Each bed is associated with one or two names scribbled on a scrap of paper and stuck to the wall — Mme Roland, Cécile Renault, Charlotte Corday, Mme Danton — women on both sides of the revolution, but now all vanished, marked only by sinkholes in each of the mattresses, which are filled with rubble, stones, and other debris.
With the exception of an artist’s palette on the bed labeled “Mme de Genlis” and “Charlotte,” the installation is free of the obvious symbolism that often mars Kiefer’s work.

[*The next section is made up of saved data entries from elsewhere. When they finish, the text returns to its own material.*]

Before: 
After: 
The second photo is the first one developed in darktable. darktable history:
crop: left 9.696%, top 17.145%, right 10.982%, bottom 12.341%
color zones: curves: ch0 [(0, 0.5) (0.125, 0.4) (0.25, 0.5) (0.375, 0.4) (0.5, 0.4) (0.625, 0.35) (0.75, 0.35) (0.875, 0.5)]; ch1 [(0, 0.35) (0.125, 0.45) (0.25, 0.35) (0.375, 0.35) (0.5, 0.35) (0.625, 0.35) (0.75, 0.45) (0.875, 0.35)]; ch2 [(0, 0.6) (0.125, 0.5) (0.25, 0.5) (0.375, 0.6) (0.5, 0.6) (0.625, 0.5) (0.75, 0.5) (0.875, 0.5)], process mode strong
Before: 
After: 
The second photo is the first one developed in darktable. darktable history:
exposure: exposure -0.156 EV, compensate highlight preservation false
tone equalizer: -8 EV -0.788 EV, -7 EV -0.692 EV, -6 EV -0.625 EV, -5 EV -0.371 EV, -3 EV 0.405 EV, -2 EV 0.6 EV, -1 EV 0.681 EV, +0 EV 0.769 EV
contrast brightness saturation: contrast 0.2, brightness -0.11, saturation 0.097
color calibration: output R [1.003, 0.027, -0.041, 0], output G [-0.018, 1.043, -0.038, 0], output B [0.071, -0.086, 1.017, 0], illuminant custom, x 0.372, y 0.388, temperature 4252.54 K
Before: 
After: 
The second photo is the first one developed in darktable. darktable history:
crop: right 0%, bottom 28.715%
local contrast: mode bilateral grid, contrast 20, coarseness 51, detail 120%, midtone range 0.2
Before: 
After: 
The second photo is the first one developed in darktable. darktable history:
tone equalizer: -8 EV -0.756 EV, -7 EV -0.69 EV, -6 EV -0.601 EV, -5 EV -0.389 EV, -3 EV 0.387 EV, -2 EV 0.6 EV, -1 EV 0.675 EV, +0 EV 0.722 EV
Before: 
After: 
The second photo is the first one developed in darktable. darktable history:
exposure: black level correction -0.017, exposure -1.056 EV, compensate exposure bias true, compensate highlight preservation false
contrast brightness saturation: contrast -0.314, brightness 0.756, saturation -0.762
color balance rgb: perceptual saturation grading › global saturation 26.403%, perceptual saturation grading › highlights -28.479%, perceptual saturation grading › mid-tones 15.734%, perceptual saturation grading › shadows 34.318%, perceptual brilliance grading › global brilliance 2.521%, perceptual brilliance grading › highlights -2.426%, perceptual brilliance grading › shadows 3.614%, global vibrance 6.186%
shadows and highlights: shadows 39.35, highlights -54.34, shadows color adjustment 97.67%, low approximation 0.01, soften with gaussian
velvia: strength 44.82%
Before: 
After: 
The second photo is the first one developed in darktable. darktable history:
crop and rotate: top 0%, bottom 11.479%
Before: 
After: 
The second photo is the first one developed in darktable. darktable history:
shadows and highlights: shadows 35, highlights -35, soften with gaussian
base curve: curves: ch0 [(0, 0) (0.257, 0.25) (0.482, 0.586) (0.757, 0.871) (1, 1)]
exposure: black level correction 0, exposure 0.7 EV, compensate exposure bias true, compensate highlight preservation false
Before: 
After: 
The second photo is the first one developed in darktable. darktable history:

The piece’s significance instead derives from its sensitivity to form, texture, color and material process, such as the striations left by evaporated water around the interiors of the depressions in the beds.
The large photograph on lead is a blowup from the same period as the Besetzungen series, showing the artist in a trench coat, his back turned to the camera, trudging toward a barbed-wire fence suggestive of a concentration camp.
Despite the charged subject matter, the image’s effect is muted and subtle, implicitly tracing the historical lineage of the Enlightenment, which precipitated the “Declaration of the Rights of Man and of the Citizen” as well as the Reign of Terror, to the industrial-scale devastation of Nazism and the Holocaust — a leap that subverts Kiefer’s Neo-Romanticism with a gritty fatalism, following the law of unforeseen consequences to the end of the line.
Anselm Kiefer is on view spring, summer, and fall, weather permitting, at MASS MoCA (1040 Mass MoCA Way, North Adams, Massachusetts) through 2028.